Z Santiago do Cordoby jest juz niecale 450 kilometrow. Moje wyobrazenie o tym miescie rozminelo sie z rzeczywistoscia. W pierwszy dzien bylismy rozczarowani widzac brudne, obdrapane budynki z lat 60 i 70 tych, psy biegajace po ulicach i kolonialna architekture w oplakanym stanie. Cordoba nie jest jednak taka zla. Potrzebuje czasu. Zwiedzilismy kompleks Manzana Jesuitica wpisany na liste UNESCO, gdzie wiekszosc budynkow sluzy dzisiaj najstarszemu uniwersytetowi w kraju. Zobaczylismy przepiekna katedre na glownym placu i okazalo sie, ze Cordoba to przyjemne miasto.

Do Rosario dotarlismy dzisiaj czyli we wtorek. Kolejne 400 kilometrow jazdy autem i kolejne duze argentynskie miasto. W Rosario mieszka ponad milion Argentynczykow.
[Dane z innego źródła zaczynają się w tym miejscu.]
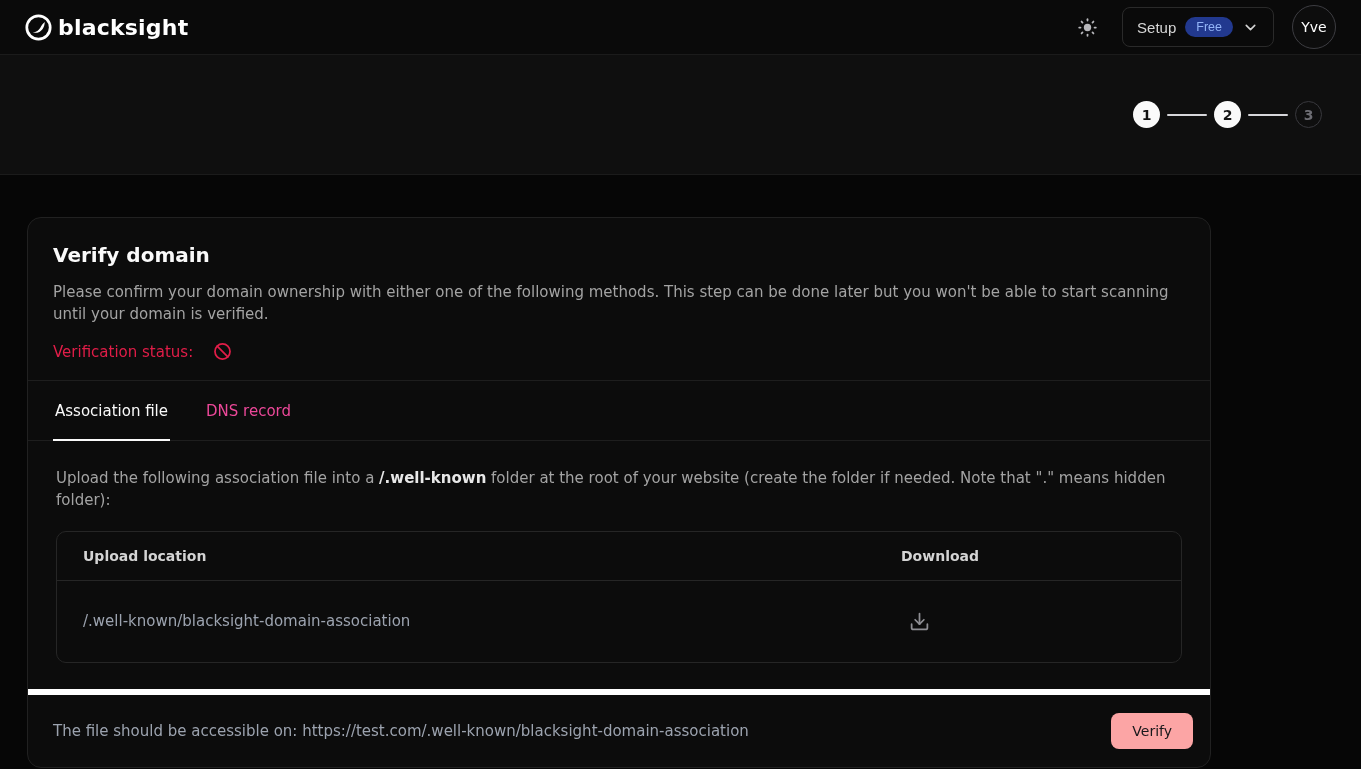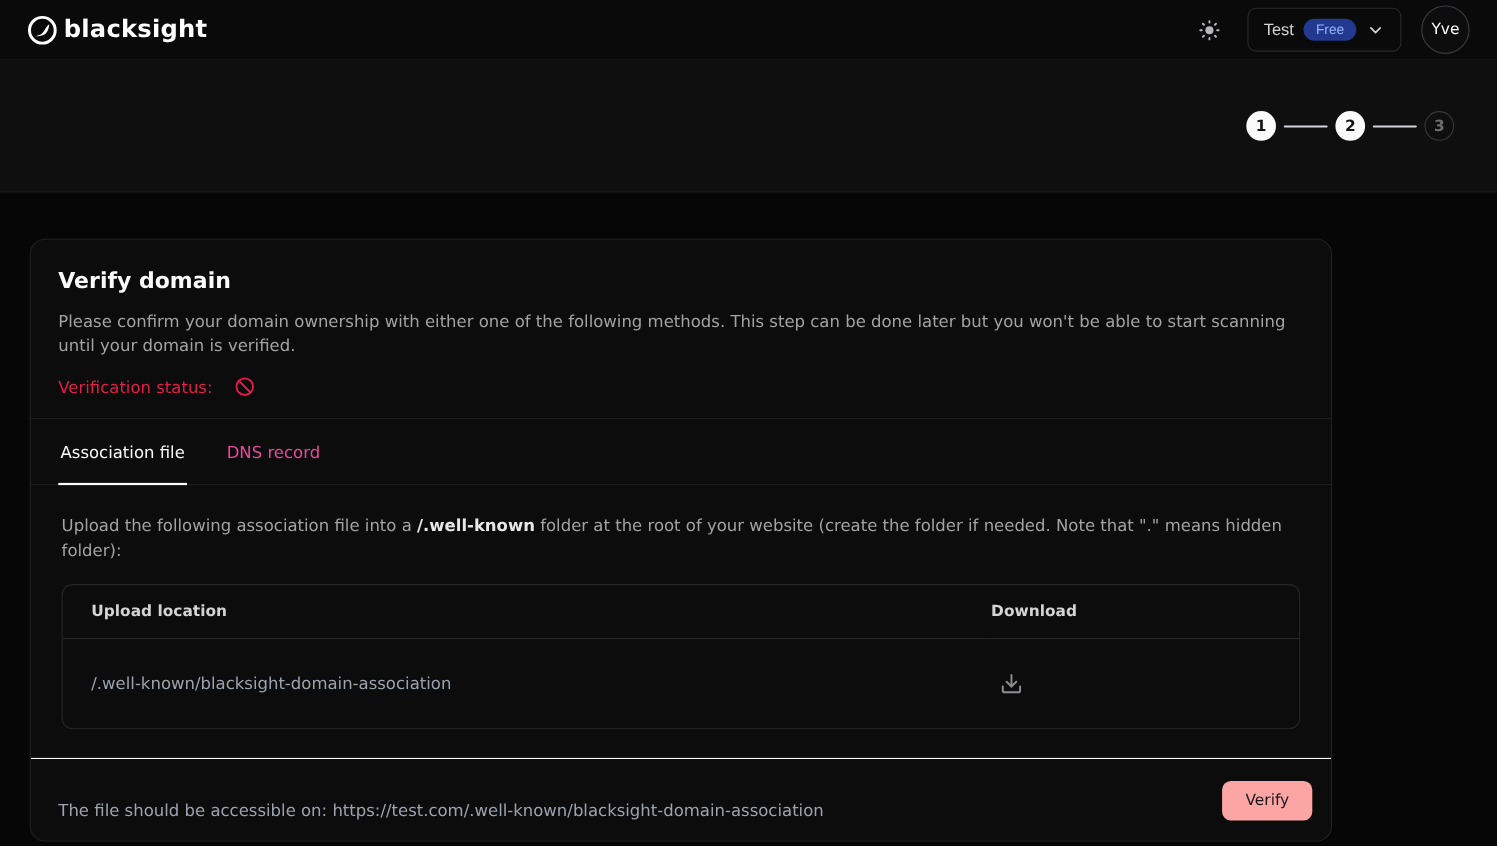--- a/index.html
+++ b/index.html
@@ -136,7 +136,7 @@
     </button>
 
     <button class="ws-btn">
-      <span class="ws-name">Test</span>
+      <span class="ws-name">Setup</span>
       <span class="plan-badge">Free</span>
       <span class="ws-chevron">
         <svg width="17" height="17" viewBox="0 0 24 24" fill="none" stroke="currentColor" stroke-width="2.2" stroke-linecap="round" stroke-linejoin="round">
To tutaj urodzil sie jeden w latynoskich zbrodniarzy, ktorego podobizne wielu nosi dzis dumnie na koszulkach. Ernesto Guevara, przydomek "Che". Oprocz tego raczej wstydliwego faktu, Rosario moze sie pochwalic ciekawym polozeniem nad druga najwieksza na kontynencie rzeka Parana. Podobna maju tu plaze. Pojedziemy jutro zobaczyc. Nad brzegiem ufundowali sobie ogromny pomnik - Pomnik Flagi Argentynskiej. Milo pospacerowac przy wodzie. Pojutrze ruszamy do stolicy.

2 Comments:

At Wednesday, February 17, 2010 7:53:00 AM, Anonymous Anonymous said...

a gdzie są Wasze zdjęcia -jak Tam mój wnuczek? pozdrawiam i całuję mama-babcia

 
At Wednesday, February 17, 2010 9:40:00 AM, Anonymous Ania Sz said...

Kochana babciu Dawidka, nie zawsze mozliwe jest dodanie zdjec przez hotelowy internet a czesto tez nie ma w ogole dostepu do internetu. Calusy wielkie, Dawidek nie chcial wyjsc z autka na monety na ulicy, tak musie podobalo krecenie kierownica;-) wiec do Buenos on prowadzi naszego forda.